* EXTRACTED TEXT:
- - -
“You prepare a table before me
In the presence of my enemies.”

We’ve heard it so many times, that we can easily skip over the details of Psalm 23. “The Lord is my shepherd, yadda, yadda…” But what an odd sentence we have above. The psalmist is under attack from violent foes, and what does God have up his almighty sleeve? He decides to set the table. “Great strategy, God. Now they’ll never get us!”

We have here, however, an ancient piece of wisdom from the mouth of David the king. It was in fleeing for his life from the bloodthirsty Saul that he was first inspired to write psalms, in praise and petition to God. Similarly, the Church today is “under fire,” we might say, facing ever growing challenges of secularization, unethical legislation, and redefining of basic values. In every Christian home, every circle of Christian friends, the same million-dollar question finds its way into our conversations: “What do we do about it?”

The psalm offers one answer above all others: worship.

We are pressed and pressured on every side, and God invites us to come to Him. He sets the table for us at every Mass, where we are fed by His word and Sacrament, and where the whole Church prays together for the world.  To worship is to tell God who He is. It is to step out of the bustle of the “turning world” and listen to God, to be strengthened by him, and to learn of his love.
- - -
(Saved entries)
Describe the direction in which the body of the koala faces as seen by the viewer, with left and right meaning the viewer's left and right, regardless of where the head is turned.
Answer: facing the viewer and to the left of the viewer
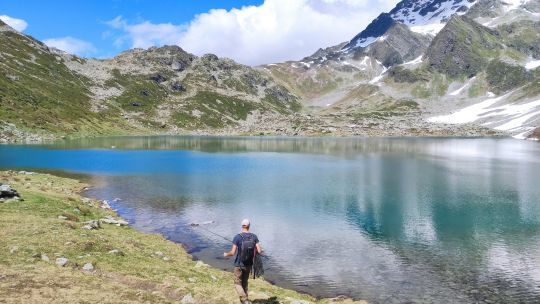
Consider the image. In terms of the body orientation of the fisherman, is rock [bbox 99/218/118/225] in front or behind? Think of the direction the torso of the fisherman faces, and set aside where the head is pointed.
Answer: in front

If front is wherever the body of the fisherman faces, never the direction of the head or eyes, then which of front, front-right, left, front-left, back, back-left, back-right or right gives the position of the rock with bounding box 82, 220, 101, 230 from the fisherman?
front-left

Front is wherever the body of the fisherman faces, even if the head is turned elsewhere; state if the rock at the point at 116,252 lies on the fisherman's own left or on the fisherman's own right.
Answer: on the fisherman's own left

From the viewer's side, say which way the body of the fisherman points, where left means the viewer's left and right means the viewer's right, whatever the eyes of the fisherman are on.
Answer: facing away from the viewer

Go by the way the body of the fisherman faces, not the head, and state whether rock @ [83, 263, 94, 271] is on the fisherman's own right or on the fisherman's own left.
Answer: on the fisherman's own left

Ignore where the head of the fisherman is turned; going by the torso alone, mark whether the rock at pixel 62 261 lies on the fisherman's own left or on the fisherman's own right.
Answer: on the fisherman's own left

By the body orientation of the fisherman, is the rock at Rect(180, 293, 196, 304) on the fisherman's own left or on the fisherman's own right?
on the fisherman's own left

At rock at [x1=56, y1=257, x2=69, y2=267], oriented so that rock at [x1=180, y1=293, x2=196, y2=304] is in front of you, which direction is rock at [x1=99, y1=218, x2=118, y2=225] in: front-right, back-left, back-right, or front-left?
back-left

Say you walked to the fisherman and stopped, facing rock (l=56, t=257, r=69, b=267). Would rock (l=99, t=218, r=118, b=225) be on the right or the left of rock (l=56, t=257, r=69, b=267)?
right
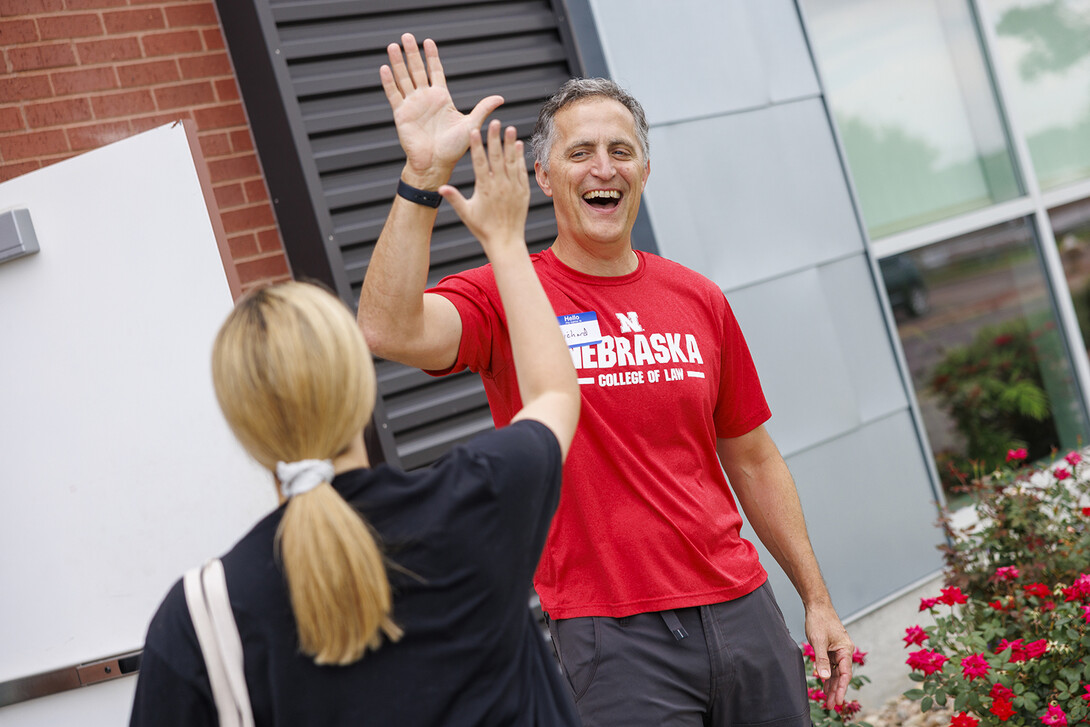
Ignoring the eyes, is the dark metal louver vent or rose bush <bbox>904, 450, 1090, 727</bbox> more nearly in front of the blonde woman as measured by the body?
the dark metal louver vent

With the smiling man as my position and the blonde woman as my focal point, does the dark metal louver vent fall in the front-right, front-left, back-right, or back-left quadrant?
back-right

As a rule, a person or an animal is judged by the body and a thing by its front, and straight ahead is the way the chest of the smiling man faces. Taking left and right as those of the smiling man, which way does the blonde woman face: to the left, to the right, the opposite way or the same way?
the opposite way

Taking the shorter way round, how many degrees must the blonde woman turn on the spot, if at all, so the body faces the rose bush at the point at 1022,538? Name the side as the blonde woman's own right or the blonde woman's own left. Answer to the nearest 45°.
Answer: approximately 45° to the blonde woman's own right

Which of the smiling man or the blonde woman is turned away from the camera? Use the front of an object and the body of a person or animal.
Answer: the blonde woman

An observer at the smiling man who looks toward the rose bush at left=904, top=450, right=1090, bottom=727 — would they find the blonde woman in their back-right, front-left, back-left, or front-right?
back-right

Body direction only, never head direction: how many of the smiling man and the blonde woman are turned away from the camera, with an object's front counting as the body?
1

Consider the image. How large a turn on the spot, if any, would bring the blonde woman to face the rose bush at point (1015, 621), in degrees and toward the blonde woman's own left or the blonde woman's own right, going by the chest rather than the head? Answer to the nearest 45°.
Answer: approximately 45° to the blonde woman's own right

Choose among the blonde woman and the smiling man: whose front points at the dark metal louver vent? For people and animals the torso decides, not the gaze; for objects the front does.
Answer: the blonde woman

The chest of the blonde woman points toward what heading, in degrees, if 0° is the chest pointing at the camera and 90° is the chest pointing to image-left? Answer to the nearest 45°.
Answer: approximately 180°

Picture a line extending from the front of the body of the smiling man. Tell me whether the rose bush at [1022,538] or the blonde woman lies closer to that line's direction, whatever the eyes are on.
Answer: the blonde woman
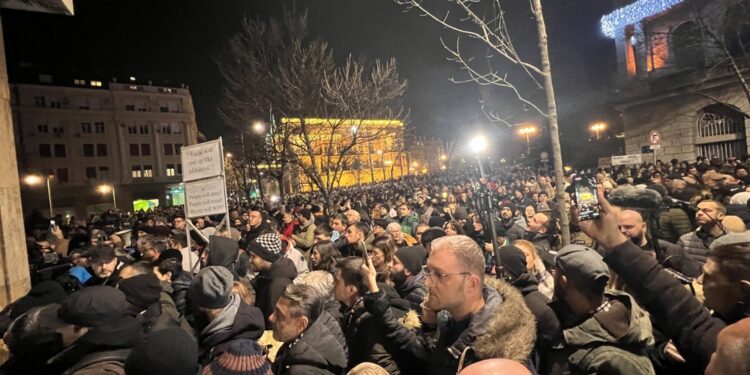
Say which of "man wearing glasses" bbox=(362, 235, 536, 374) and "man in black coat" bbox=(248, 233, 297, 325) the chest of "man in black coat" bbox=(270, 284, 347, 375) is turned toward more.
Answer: the man in black coat

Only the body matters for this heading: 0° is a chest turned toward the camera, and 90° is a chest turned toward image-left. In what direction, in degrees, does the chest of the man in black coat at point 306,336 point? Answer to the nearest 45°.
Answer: approximately 90°

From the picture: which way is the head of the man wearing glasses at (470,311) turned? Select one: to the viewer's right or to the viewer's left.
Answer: to the viewer's left

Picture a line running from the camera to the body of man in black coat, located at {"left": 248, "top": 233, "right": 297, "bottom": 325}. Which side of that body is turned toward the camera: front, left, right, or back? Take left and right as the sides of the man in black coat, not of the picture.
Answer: left

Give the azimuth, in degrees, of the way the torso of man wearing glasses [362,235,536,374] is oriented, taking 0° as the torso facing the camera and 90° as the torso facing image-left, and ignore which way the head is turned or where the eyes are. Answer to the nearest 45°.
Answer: approximately 90°

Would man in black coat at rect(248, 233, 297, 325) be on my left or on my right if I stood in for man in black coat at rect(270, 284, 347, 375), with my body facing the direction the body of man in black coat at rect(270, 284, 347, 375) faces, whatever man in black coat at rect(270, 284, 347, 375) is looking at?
- - -
* WORK TO COMPLETE:
In the reflection on Psalm 23, what was David doing when he was first inspired to write psalms?

* ANSWER AREA:
He was fleeing for his life from the bloodthirsty Saul.